Some drives also deploy data compression algorithms in order to dial down the amount of data being written. The SSD controller is also associated with the job of error correction.
Unfortunately, not much is known about the delphic pieces of hardware that SSD controllers are since manufacturers have been wretched enough to not part with any secret. A major proportion of people flummox the IOPS, the type of NAND used, to be the key behind SSD performance but much NAND flash’s underlying performance is governed by the controller making them an even more substantial component.
Blooming days ahead?
With recent years witnessing a discernible fall in the prices of SSDs, we could well surmise that the future looks blinding bright for them but we shouldn’t remain oblivious of some facts such as the concern behind SSD longevity and data fades.
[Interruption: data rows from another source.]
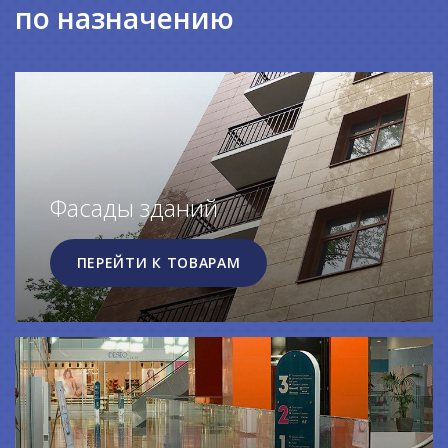
по назначению
Фасады зданий
ПЕРЕЙТИ К ТОВАРАМ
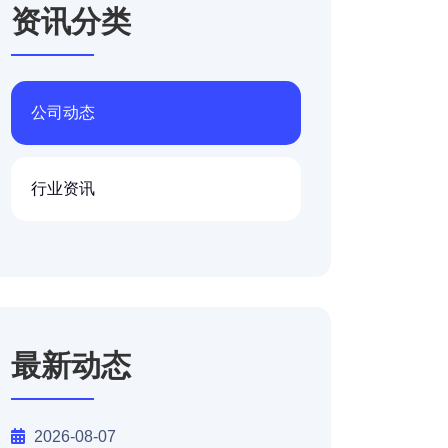
资讯分类
公司动态
行业资讯
最新动态
2026-08-07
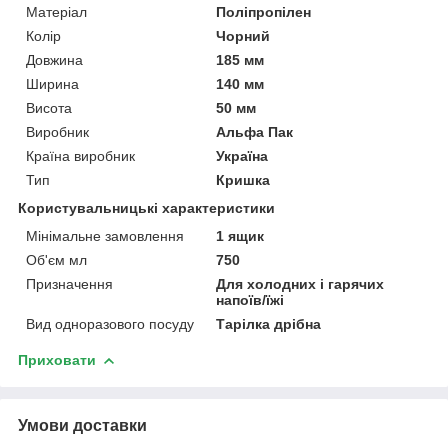
Матеріал
Поліпропілен
Колір
Чорний
Довжина
185 мм
Ширина
140 мм
Висота
50 мм
Виробник
Альфа Пак
Країна виробник
Україна
Тип
Кришка
Користувальницькі характеристики
Мінімальне замовлення
1 ящик
Об'єм мл
750
Призначення
Для холодних і гарячих
напоїв/їжі
Вид одноразового посуду
Тарілка дрібна
Приховати
Умови доставки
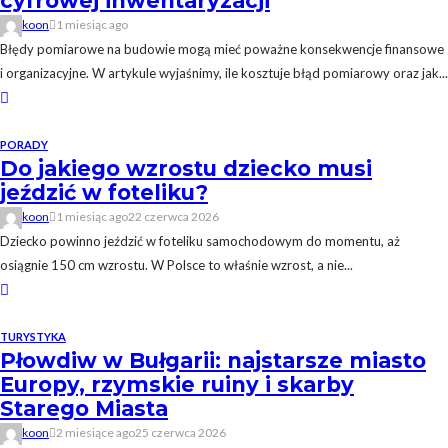
cyfrowej inwentaryzacji
koon
1 miesiąc ago
Błędy pomiarowe na budowie mogą mieć poważne konsekwencje finansowe
i organizacyjne. W artykule wyjaśnimy, ile kosztuje błąd pomiarowy oraz jak...
PORADY
Do jakiego wzrostu dziecko musi
jeździć w foteliku?
koon
1 miesiąc ago
22 czerwca 2026
Dziecko powinno jeździć w foteliku samochodowym do momentu, aż
osiągnie 150 cm wzrostu. W Polsce to właśnie wzrost, a nie...
TURYSTYKA
Płowdiw w Bułgarii: najstarsze miasto
Europy, rzymskie ruiny i skarby
Starego Miasta
koon
2 miesiące ago
25 czerwca 2026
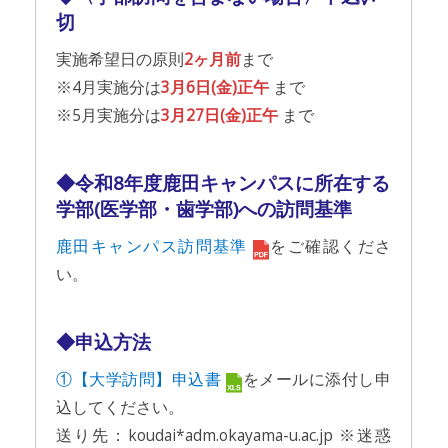
切
実施希望日の原則
2ヶ月前
まで
※4月実施分は
3月6日(金)正午
まで
※5月実施分は
3月27日(金)正午
まで
◆令和8年度鹿田キャンパスに所在する
学部(医学部・歯学部)への訪問基準
鹿田キャンパス訪問基準
をご確認くださ
い。
◆申込方法
①【大学訪問】申込書
をメールに添付し申
込してください。
送り先：koudai*adm.okayama-u.ac.jp ※迷惑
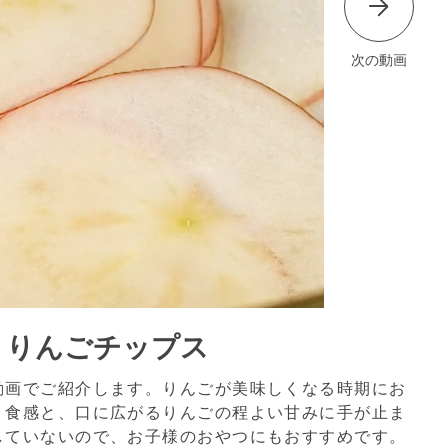
次の動画
リりんごチップス
動画でご紹介します。りんごが美味しくなる時期にお
う食感と、口に広がるりんごの程よい甘みに手が止ま
していないので、お子様のおやつにもおすすめです。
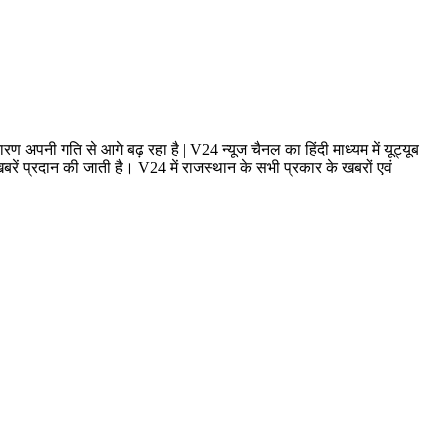
ण अपनी गति से आगे बढ़ रहा है | V24 न्यूज चैनल का हिंदी माध्यम में यूट्यूब
ं प्रदान की जाती है। V24 में राजस्थान के सभी प्रकार के खबरों एवं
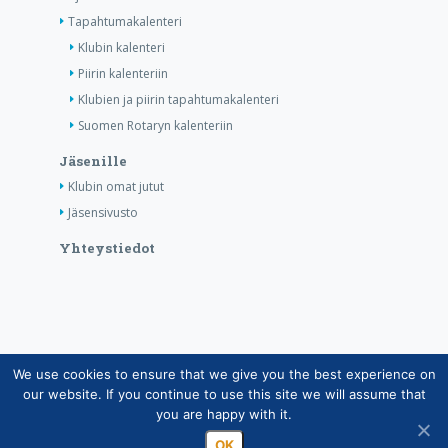
Tapahtumakalenteri
Klubin kalenteri
Piirin kalenteriin
Klubien ja piirin tapahtumakalenteri
Suomen Rotaryn kalenteriin
Jäsenille
Klubin omat jutut
Jäsensivusto
Yhteystiedot
We use cookies to ensure that we give you the best experience on
Copyright © Suomen Rotarypalvelu ry 2026 |
our website. If you continue to use this site we will assume that
Jäsentietojärjestelmän tietosuojaseloste
|
Henkilötietojen
you are happy with it.
käsittely Rotarytoiminnassa
OK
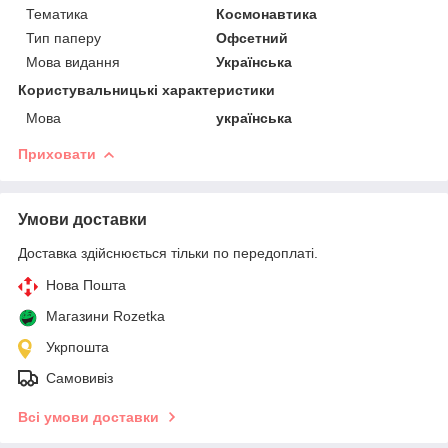
Тематика
Космонавтика
Тип паперу
Офсетний
Мова видання
Українська
Користувальницькі характеристики
Мова
українська
Приховати
Умови доставки
Доставка здійснюється тільки по передоплаті.
Нова Пошта
Магазини Rozetka
Укрпошта
Самовивіз
Всі умови доставки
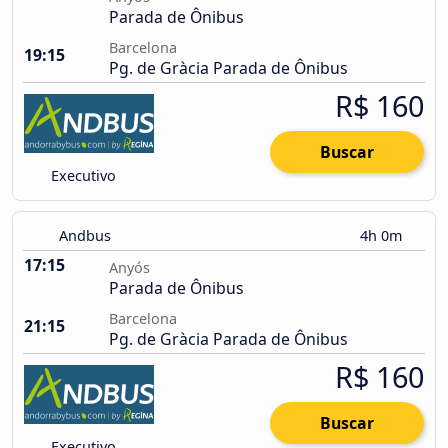
Parada de Ônibus
Barcelona
19:15
Pg. de Gràcia Parada de Ônibus
R$ 160
Buscar
Executivo
Andbus
4h 0m
17:15
Anyós
Parada de Ônibus
Barcelona
21:15
Pg. de Gràcia Parada de Ônibus
R$ 160
Buscar
Executivo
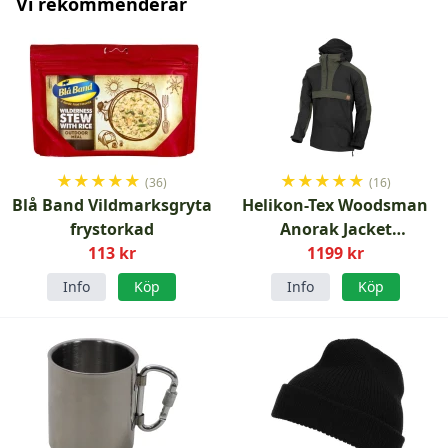
Vi rekommenderar
★
★
★
★
★
★
★
★
★
★
(36)
(16)
Blå Band Vildmarksgryta
Helikon-Tex Woodsman
frystorkad
Anorak Jacket
113 kr
Black/Skogsgrön
1199 kr
Info
Köp
Info
Köp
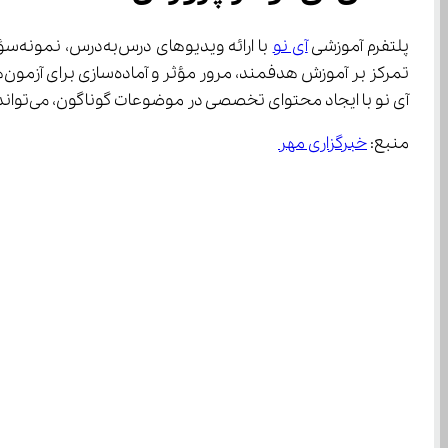
پلتفرم آموزشی 
آی نو
آی نو با ایجاد محتوای تخصصی در موضوعات گوناگون، می‌تواند بستری برای پرورش استعدادهای آینده‌ساز کشور باشد.
منبع: 
خبرگزاری مهر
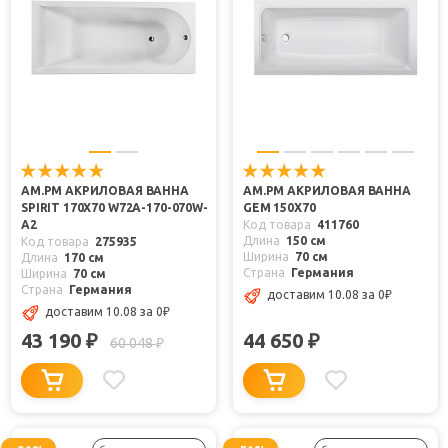
AM.PM АКРИЛОВАЯ ВАННА
AM.PM АКРИЛОВАЯ ВАННА
SPIRIT 170Х70 W72A-170-070W-
GEM 150X70
A2
Код товара
411760
Длина
150 см
Код товара
275935
Ширина
70 см
Длина
170 см
Страна
Германия
Ширина
70 см
Страна
Германия
доставим 10.08
за 0
₽
доставим 10.08
за 0
₽
43 190
44 650
₽
₽
60 048
₽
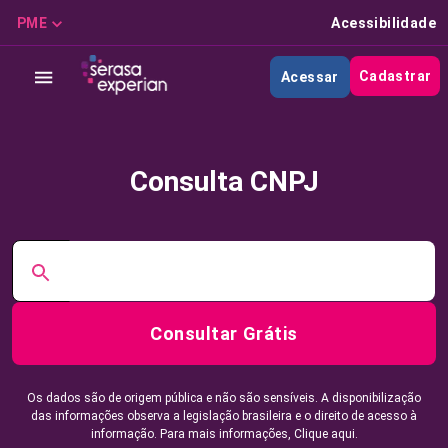
PME
Acessibilidade
Cadastrar
Acessar
Consulta CNPJ
Consultar Grátis
Os dados são de origem pública e não são sensíveis. A disponibilização
das informações observa a legislação brasileira e o direito de acesso à
informação. Para mais informações,
Clique aqui.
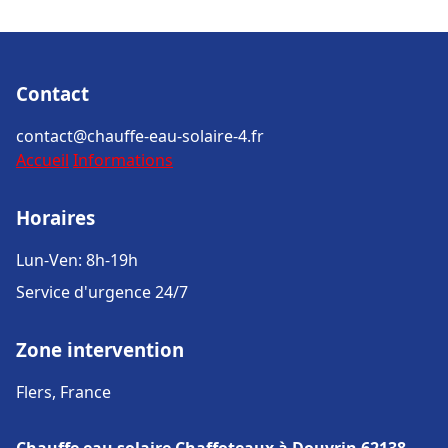
Contact
contact@chauffe-eau-solaire-4.fr
Accueil
Informations
Horaires
Lun-Ven: 8h-19h
Service d'urgence 24/7
Zone intervention
Flers, France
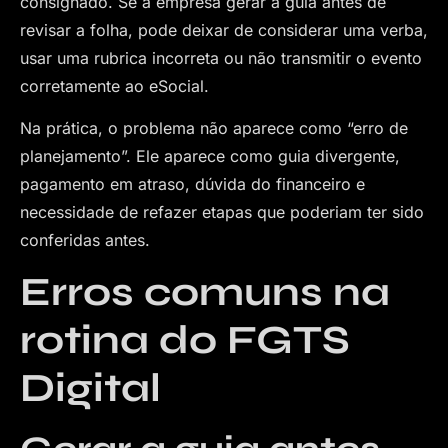
consignado. Se a empresa gerar a guia antes de
revisar a folha, pode deixar de considerar uma verba,
usar uma rubrica incorreta ou não transmitir o evento
corretamente ao eSocial.
Na prática, o problema não aparece como “erro de
planejamento”. Ele aparece como guia divergente,
pagamento em atraso, dúvida do financeiro e
necessidade de refazer etapas que poderiam ter sido
conferidas antes.
Erros comuns na
rotina do FGTS
Digital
It is quite overt that these issues have been perceptibly eradicated but the troubles are pestering to say the least. Another concern that could possibly pose a threat to the throne of SSDs is the fact that shrinking node size of NAND cells makes them more fragile owing to which both the data retention times and write performance are consequentially lower for 20nm NAND as compared to a 40nm one. The capacity of SSDs were a debated issue a year ago but they have vanished since the introduction of X-Point 3D NAND in the SSD market which could prove to be a pioneering fix to all the worries of SSD manufacturers.
NAND is deduced to defend its title of ‘King of the Hill’ for another 4-5 years with technologies such as Magnetic RAM and phase change memory already approaching. Though both are still in early phases of their development and barely pose any major alarm to SSD manufacturers since they are yet to overcome countless hurdles before running on our desks and leaving us in awe.
Currently, SSDs are unarguably the best money can buy as far as speed is concerned and if you haven’t got yours yet, now would be the perfect time to grab one here considering the prices have dropped to an abominable low in the recent years.